> _Study questions_:
[1] According to the power of 4 page, what output should the function give for the input 5?
[2] In the power of 4 page, which conditions must hold for Solution1 to report that n is a power of 4?
[3] Continue the power of 4 page from the point where it stops.

───── Document passage

Power of 4

Time: O(1); Space: O(1); easy

Given an integer (signed 32 bits), write a function to check whether it is a power of 4.

Example 1:

Input: 16

Output: True

Example 2:

Input: 5

Output: False

Follow up:

• Could you solve it without loops/recursion?

class Solution1(object):
    def isPowerOfFour(self, n) -> bool:
        """
        :type n: int
        :rtype: bool
        """
        return n > 0 and \
               (n & (n - 1)) == 0 and \
               ((n & 0b01010101010101010101010101010101) == n)

s = Solution1()
assert s.isPowerOfFour(16) == True
assert s.isPowerOfFour(5) == False

class Solution2(object):
    def isPowerOfFour(self, n) -> bool:
        """
        :type n: int
        :rtype: bool
        """
        while n and not (n & 0b11):
            n >>= 2
        return (n == 1)

s = Solution2()

──────────
───── Recorded information

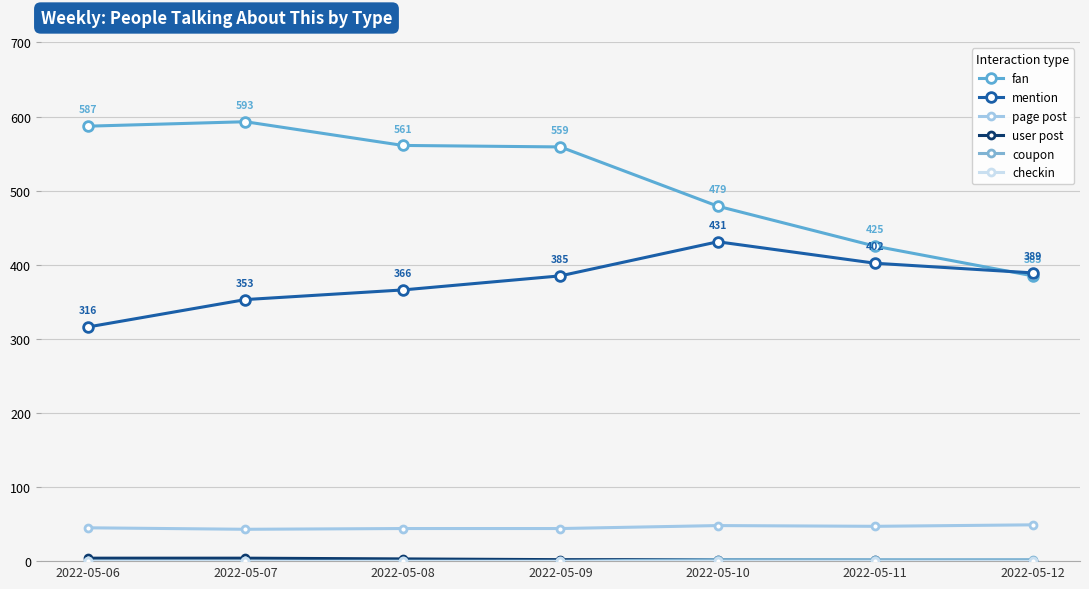

Is this an area chart (filled region under the line)?

No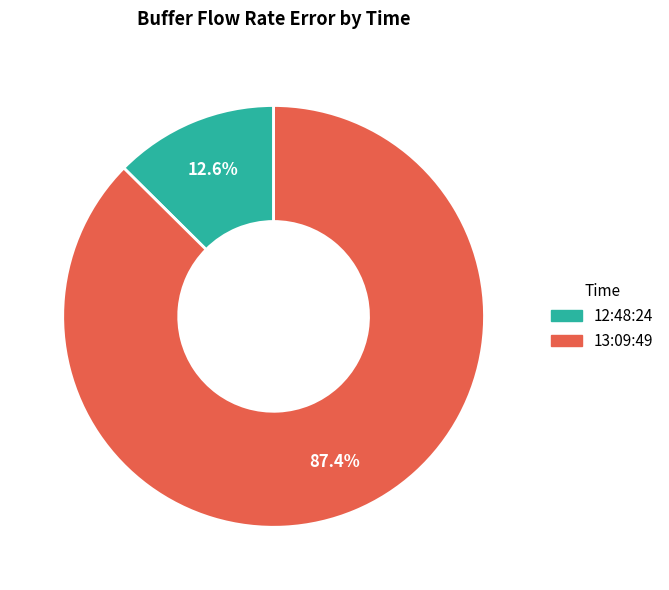

What percentage is the 12:48:24 slice, to the nearest percent?

13%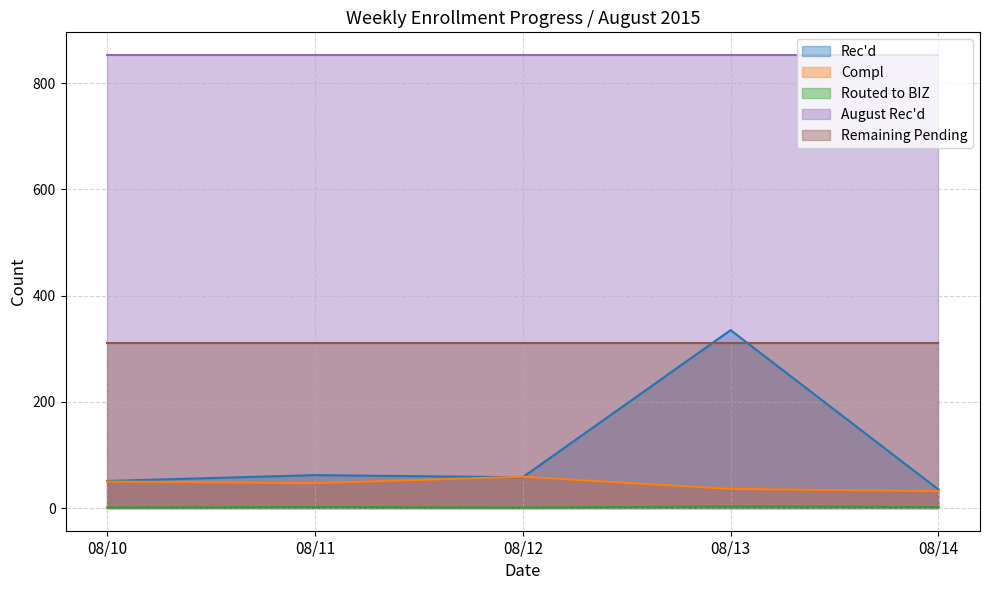

Which series changed the most between 08/12 and 08/14?

Compl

──────────

> _Exercise results_:
[1] False

[2] n must be greater than 0, and n & (n - 1) must equal 0. Also, n ANDed with the mask 0b01010101010101010101010101010101 must equal n.

[3]
assert s.isPowerOfFour(16) == True
assert s.isPowerOfFour(5) == False

class Solution3(object):
    def isPowerOfFour(self, n) -> bool:
        """
        :type n: int
        :rtype: bool
        """
        n = bin(n)
        return True if n[2:].startswith('1') and \
                    len(n[2:]) == n.count('0') and \
                    n.count('0') % 2 \
                    and '-' not in n \
                    else False

s = Solution3()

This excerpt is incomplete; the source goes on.